### YOUR TASK
For each line in the data that includes "agregar", make a copy.

### INPUT

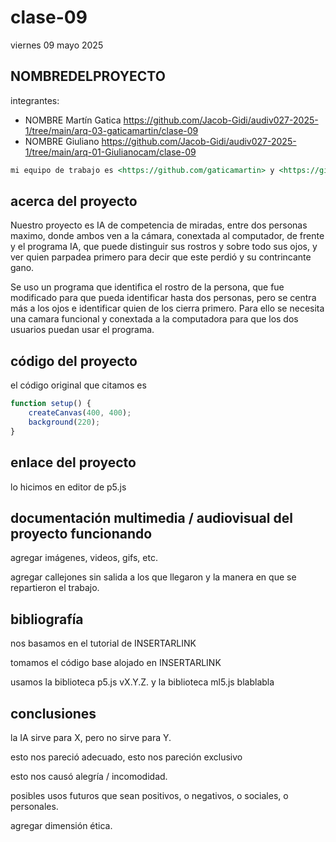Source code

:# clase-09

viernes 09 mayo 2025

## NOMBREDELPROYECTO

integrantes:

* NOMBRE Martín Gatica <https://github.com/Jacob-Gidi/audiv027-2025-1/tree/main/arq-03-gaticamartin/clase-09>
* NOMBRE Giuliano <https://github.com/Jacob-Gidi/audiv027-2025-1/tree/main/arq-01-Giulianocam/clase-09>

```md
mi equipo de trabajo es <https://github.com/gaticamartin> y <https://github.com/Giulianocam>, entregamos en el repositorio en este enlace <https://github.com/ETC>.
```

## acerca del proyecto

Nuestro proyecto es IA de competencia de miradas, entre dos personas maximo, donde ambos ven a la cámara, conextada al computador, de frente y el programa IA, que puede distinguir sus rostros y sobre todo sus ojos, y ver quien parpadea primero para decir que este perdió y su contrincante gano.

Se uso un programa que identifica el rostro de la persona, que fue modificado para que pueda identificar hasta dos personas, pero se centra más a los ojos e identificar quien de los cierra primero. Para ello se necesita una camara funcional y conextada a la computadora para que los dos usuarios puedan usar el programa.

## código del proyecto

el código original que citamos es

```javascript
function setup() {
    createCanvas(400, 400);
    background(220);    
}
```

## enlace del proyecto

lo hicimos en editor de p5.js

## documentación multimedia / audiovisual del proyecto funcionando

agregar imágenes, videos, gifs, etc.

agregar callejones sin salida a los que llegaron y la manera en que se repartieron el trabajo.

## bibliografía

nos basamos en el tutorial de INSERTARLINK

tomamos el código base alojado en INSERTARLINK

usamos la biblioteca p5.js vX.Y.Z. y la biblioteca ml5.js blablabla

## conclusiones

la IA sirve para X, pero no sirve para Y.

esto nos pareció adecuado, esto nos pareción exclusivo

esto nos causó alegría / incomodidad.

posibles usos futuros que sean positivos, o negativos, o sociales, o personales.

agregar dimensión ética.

### ANSWER BOX
agregar imágenes, videos, gifs, etc.
agregar callejones sin salida a los que llegaron y la manera en que se repartieron el trabajo.
agregar dimensión ética.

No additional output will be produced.